11. The rigours of natural farming : I have from the very beginning envision a farming setup where no external input is required. This means making my own fertilizer, pesticides, composts, probiotics and even animal feed. However hard I try, this is not possible, at least in the near future. I’m still purchasing broken rice and rice bran for the chickens and ducks. I resort to scraps and food waste to feed them and make my own BSFL. I still venture out of the farm to obtain dry grass for the coop when we run out of bedding materials. Some of our compost materials are from commercial wet markets. While the source is questionable, survival is immediacy as long as there’s no/minimal money spent. Regardless, we ensure a 100% natural farming method employed. For example, our chickens and ducks are not fed a trace of commercial pellets because we believe they are to feed on natural food. Most poultry farms in Malaysia feed their chickens with likely imported GMO corn and soy. Doing things naturally with manual labour is so much tougher (but more fulfilling). Even though the benefits of natural products are well known, can I make a sale?

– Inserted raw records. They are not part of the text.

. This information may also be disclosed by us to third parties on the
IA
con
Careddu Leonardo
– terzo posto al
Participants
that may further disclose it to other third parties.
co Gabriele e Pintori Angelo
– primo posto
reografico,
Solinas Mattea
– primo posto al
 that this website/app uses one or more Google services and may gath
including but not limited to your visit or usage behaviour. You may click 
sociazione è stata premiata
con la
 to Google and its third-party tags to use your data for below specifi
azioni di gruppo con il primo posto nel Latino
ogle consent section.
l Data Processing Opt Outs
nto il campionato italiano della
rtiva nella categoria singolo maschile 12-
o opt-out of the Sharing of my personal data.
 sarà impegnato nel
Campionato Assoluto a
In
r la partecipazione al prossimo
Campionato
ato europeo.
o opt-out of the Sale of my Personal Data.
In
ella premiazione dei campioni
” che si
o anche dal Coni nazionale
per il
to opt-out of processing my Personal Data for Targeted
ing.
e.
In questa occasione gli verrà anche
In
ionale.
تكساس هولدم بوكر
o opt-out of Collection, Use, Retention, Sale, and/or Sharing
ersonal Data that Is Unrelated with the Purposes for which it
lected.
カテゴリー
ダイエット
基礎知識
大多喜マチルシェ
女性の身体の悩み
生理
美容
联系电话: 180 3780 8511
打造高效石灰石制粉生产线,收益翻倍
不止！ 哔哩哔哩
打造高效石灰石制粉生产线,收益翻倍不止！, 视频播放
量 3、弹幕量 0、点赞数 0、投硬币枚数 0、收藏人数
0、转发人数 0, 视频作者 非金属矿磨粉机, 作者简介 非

12. One-man show : Farming is just one part of the equation. Selling is another. When I try selling, only do I realise why was there ever a need for a middle man. With small acreage, labour issues, limitation of product offering (by type and amount) and technical challenge of producing specialty crops in time, the only way for me to survive is to sell premium and direct to niched consumers. With no fancy packaging, marketing gimmicks, advertising budget and social persona/presence, a happy and loyal customer gained is as precious as a gem. Barrier to securing buy-in from prospective customers is prohibitively high. Thereafter, the effort involved to ensuring customer retention is even more difficult as a small-scale farmer. If I have to plant, harvest, grade, weigh, package, sell and deliver after pitching for sale, what time is there left to actually farm and manage my overalls? In a nutshell, because we are small, I have to do everything by myself from A-Z.